Each line of the listing is to be copied exactly.

◆ **Task input**:
★ ★ ★ ★ ★

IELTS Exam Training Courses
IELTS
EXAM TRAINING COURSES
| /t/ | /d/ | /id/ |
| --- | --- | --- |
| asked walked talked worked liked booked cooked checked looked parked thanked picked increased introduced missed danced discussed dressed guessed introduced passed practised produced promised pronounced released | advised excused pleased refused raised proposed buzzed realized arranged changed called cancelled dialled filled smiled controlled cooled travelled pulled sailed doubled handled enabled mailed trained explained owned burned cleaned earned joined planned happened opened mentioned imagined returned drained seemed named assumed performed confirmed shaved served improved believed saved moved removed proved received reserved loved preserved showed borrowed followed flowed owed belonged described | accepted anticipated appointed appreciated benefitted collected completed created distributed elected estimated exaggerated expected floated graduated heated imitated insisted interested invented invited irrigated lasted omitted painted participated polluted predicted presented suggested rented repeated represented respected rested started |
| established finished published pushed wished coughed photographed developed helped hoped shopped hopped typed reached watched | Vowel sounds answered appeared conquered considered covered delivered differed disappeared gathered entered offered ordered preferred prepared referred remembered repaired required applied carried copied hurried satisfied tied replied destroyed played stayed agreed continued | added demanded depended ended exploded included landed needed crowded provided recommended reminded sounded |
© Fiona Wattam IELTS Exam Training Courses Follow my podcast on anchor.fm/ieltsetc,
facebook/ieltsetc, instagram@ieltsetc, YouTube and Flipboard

★ ★ ★ ★ ★

◆ **Completed exercise**:
IELTS Exam Training Courses
IELTS
EXAM TRAINING COURSES
| /t/ | /d/ | /id/ |
| --- | --- | --- |
| asked walked talked worked liked booked cooked checked looked parked thanked picked increased introduced missed danced discussed dressed guessed introduced passed practised produced promised pronounced released | advised excused pleased refused raised proposed buzzed realized arranged changed called cancelled dialled filled smiled controlled cooled travelled pulled sailed doubled handled enabled mailed trained explained owned burned cleaned earned joined planned happened opened mentioned imagined returned drained seemed named assumed performed confirmed shaved served improved believed saved moved removed proved received reserved loved preserved showed borrowed followed flowed owed belonged described | accepted anticipated appointed appreciated benefitted collected completed created distributed elected estimated exaggerated expected floated graduated heated imitated insisted interested invented invited irrigated lasted omitted painted participated polluted predicted presented suggested rented repeated represented respected rested started |
| established finished published pushed wished coughed photographed developed helped hoped shopped hopped typed reached watched | Vowel sounds answered appeared conquered considered covered delivered differed disappeared gathered entered offered ordered preferred prepared referred remembered repaired required applied carried copied hurried satisfied tied replied destroyed played stayed agreed continued | added demanded depended ended exploded included landed needed crowded provided recommended reminded sounded |
© Fiona Wattam IELTS Exam Training Courses Follow my podcast on anchor.fm/ieltsetc,
facebook/ieltsetc, instagram@ieltsetc, YouTube and Flipboard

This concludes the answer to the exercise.